WHAT IS EXPECTED: Reproduce the material below line for line, leaving every character unchanged.

AVAILABLE DATA:
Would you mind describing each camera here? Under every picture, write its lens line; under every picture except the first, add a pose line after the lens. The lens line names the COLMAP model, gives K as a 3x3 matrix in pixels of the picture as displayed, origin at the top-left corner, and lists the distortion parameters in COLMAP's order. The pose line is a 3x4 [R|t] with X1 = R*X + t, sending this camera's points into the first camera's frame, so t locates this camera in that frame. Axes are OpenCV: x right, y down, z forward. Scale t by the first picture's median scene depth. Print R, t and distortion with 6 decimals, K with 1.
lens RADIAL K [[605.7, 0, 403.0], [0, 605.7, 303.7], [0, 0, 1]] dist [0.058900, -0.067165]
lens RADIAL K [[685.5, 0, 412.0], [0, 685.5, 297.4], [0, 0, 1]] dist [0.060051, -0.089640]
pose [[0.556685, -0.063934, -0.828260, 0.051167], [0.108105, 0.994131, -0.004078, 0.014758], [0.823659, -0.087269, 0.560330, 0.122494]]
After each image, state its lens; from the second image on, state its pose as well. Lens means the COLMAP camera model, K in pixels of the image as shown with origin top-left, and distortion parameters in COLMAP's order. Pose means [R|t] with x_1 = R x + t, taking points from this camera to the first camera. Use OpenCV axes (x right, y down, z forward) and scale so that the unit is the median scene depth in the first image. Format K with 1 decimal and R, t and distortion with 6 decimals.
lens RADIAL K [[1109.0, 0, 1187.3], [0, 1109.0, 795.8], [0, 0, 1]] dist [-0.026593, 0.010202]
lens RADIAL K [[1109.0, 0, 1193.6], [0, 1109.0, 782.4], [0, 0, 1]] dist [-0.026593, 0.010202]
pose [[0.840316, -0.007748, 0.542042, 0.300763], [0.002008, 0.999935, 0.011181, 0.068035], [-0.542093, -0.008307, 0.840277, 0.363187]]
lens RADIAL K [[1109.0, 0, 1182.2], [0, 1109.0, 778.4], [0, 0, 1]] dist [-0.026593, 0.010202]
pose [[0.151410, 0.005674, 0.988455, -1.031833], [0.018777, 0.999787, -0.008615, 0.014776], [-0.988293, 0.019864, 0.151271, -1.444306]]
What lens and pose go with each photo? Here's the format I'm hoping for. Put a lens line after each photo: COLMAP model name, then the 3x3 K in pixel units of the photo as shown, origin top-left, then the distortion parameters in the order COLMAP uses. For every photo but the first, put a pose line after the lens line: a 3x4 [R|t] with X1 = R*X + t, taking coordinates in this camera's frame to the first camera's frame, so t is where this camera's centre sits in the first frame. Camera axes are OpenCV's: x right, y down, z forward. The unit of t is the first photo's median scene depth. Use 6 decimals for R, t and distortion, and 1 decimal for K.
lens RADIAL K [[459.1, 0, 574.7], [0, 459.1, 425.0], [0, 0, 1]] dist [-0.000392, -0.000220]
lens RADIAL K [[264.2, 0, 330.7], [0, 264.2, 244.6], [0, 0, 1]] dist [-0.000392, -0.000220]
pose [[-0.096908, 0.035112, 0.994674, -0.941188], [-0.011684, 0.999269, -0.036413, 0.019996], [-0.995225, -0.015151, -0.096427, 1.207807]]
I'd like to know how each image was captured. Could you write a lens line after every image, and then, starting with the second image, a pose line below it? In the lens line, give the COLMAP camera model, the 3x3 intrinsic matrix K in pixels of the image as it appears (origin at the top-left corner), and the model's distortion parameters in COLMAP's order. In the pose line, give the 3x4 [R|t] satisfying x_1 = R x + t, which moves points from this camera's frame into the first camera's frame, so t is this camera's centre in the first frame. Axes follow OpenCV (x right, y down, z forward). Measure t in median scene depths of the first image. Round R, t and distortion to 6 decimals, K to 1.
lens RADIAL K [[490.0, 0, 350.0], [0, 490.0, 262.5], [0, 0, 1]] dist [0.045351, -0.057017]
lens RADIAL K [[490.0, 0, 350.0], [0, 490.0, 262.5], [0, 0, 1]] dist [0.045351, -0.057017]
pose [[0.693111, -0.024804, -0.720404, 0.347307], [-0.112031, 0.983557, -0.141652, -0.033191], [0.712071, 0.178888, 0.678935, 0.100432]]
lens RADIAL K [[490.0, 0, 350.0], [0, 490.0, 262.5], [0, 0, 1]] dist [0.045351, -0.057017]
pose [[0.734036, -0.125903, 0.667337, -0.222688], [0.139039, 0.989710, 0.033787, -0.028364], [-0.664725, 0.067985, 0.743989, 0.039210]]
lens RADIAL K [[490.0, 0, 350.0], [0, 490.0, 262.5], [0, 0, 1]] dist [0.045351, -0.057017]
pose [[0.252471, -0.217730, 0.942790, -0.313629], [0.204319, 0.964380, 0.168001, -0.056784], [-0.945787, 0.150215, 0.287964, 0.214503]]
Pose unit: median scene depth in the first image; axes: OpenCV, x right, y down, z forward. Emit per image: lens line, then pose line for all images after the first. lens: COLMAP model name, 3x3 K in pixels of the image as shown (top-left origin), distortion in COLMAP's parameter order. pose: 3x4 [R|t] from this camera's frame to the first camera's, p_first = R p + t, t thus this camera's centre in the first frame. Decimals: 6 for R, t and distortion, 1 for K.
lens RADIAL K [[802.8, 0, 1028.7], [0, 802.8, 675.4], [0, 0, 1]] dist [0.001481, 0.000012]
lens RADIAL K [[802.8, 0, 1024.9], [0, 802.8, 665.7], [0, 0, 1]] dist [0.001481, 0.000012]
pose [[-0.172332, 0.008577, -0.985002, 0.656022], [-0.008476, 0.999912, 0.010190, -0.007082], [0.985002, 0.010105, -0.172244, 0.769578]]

SOLUTION:
Would you mind describing each camera here? Under every picture, write its lens line; under every picture except the first, add a pose line after the lens. The lens line names the COLMAP model, gives K as a 3x3 matrix in pixels of the picture as displayed, origin at the top-left corner, and lists the distortion parameters in COLMAP's order. The pose line is a 3x4 [R|t] with X1 = R*X + t, sending this camera's points into the first camera's frame, so t locates this camera in that frame. Axes are OpenCV: x right, y down, z forward. Scale t by the first picture's median scene depth. Print R, t and distortion with 6 decimals, K with 1.
lens RADIAL K [[605.7, 0, 403.0], [0, 605.7, 303.7], [0, 0, 1]] dist [0.058900, -0.067165]
lens RADIAL K [[685.5, 0, 412.0], [0, 685.5, 297.4], [0, 0, 1]] dist [0.060051, -0.089640]
pose [[0.556685, -0.063934, -0.828260, 0.051167], [0.108105, 0.994131, -0.004078, 0.014758], [0.823659, -0.087269, 0.560330, 0.122494]]
After each image, state its lens; from the second image on, state its pose as well. Lens means the COLMAP camera model, K in pixels of the image as shown with origin top-left, and distortion parameters in COLMAP's order. Pose means [R|t] with x_1 = R x + t, taking points from this camera to the first camera. Use OpenCV axes (x right, y down, z forward) and scale so that the unit is the median scene depth in the first image. Format K with 1 decimal and R, t and distortion with 6 decimals.
lens RADIAL K [[1109.0, 0, 1187.3], [0, 1109.0, 795.8], [0, 0, 1]] dist [-0.026593, 0.010202]
lens RADIAL K [[1109.0, 0, 1193.6], [0, 1109.0, 782.4], [0, 0, 1]] dist [-0.026593, 0.010202]
pose [[0.840316, -0.007748, 0.542042, 0.300763], [0.002008, 0.999935, 0.011181, 0.068035], [-0.542093, -0.008307, 0.840277, 0.363187]]
lens RADIAL K [[1109.0, 0, 1182.2], [0, 1109.0, 778.4], [0, 0, 1]] dist [-0.026593, 0.010202]
pose [[0.151410, 0.005674, 0.988455, -1.031833], [0.018777, 0.999787, -0.008615, 0.014776], [-0.988293, 0.019864, 0.151271, -1.444306]]
What lens and pose go with each photo? Here's the format I'm hoping for. Put a lens line after each photo: COLMAP model name, then the 3x3 K in pixel units of the photo as shown, origin top-left, then the distortion parameters in the order COLMAP uses. For every photo but the first, put a pose line after the lens line: a 3x4 [R|t] with X1 = R*X + t, taking coordinates in this camera's frame to the first camera's frame, so t is where this camera's centre sits in the first frame. Camera axes are OpenCV's: x right, y down, z forward. The unit of t is the first photo's median scene depth. Use 6 decimals for R, t and distortion, and 1 decimal for K.
lens RADIAL K [[459.1, 0, 574.7], [0, 459.1, 425.0], [0, 0, 1]] dist [-0.000392, -0.000220]
lens RADIAL K [[264.2, 0, 330.7], [0, 264.2, 244.6], [0, 0, 1]] dist [-0.000392, -0.000220]
pose [[-0.096908, 0.035112, 0.994674, -0.941188], [-0.011684, 0.999269, -0.036413, 0.019996], [-0.995225, -0.015151, -0.096427, 1.207807]]
I'd like to know how each image was captured. Could you write a lens line after every image, and then, starting with the second image, a pose line below it? In the lens line, give the COLMAP camera model, the 3x3 intrinsic matrix K in pixels of the image as it appears (origin at the top-left corner), and the model's distortion parameters in COLMAP's order. In the pose line, give the 3x4 [R|t] satisfying x_1 = R x + t, which moves points from this camera's frame into the first camera's frame, so t is this camera's centre in the first frame. Axes follow OpenCV (x right, y down, z forward). Measure t in median scene depths of the first image. Round R, t and distortion to 6 decimals, K to 1.
lens RADIAL K [[490.0, 0, 350.0], [0, 490.0, 262.5], [0, 0, 1]] dist [0.045351, -0.057017]
lens RADIAL K [[490.0, 0, 350.0], [0, 490.0, 262.5], [0, 0, 1]] dist [0.045351, -0.057017]
pose [[0.693111, -0.024804, -0.720404, 0.347307], [-0.112031, 0.983557, -0.141652, -0.033191], [0.712071, 0.178888, 0.678935, 0.100432]]
lens RADIAL K [[490.0, 0, 350.0], [0, 490.0, 262.5], [0, 0, 1]] dist [0.045351, -0.057017]
pose [[0.734036, -0.125903, 0.667337, -0.222688], [0.139039, 0.989710, 0.033787, -0.028364], [-0.664725, 0.067985, 0.743989, 0.039210]]
lens RADIAL K [[490.0, 0, 350.0], [0, 490.0, 262.5], [0, 0, 1]] dist [0.045351, -0.057017]
pose [[0.252471, -0.217730, 0.942790, -0.313629], [0.204319, 0.964380, 0.168001, -0.056784], [-0.945787, 0.150215, 0.287964, 0.214503]]
Pose unit: median scene depth in the first image; axes: OpenCV, x right, y down, z forward. Emit per image: lens line, then pose line for all images after the first. lens: COLMAP model name, 3x3 K in pixels of the image as shown (top-left origin), distortion in COLMAP's parameter order. pose: 3x4 [R|t] from this camera's frame to the first camera's, p_first = R p + t, t thus this camera's centre in the first frame. Decimals: 6 for R, t and distortion, 1 for K.
lens RADIAL K [[802.8, 0, 1028.7], [0, 802.8, 675.4], [0, 0, 1]] dist [0.001481, 0.000012]
lens RADIAL K [[802.8, 0, 1024.9], [0, 802.8, 665.7], [0, 0, 1]] dist [0.001481, 0.000012]
pose [[-0.172332, 0.008577, -0.985002, 0.656022], [-0.008476, 0.999912, 0.010190, -0.007082], [0.985002, 0.010105, -0.172244, 0.769578]]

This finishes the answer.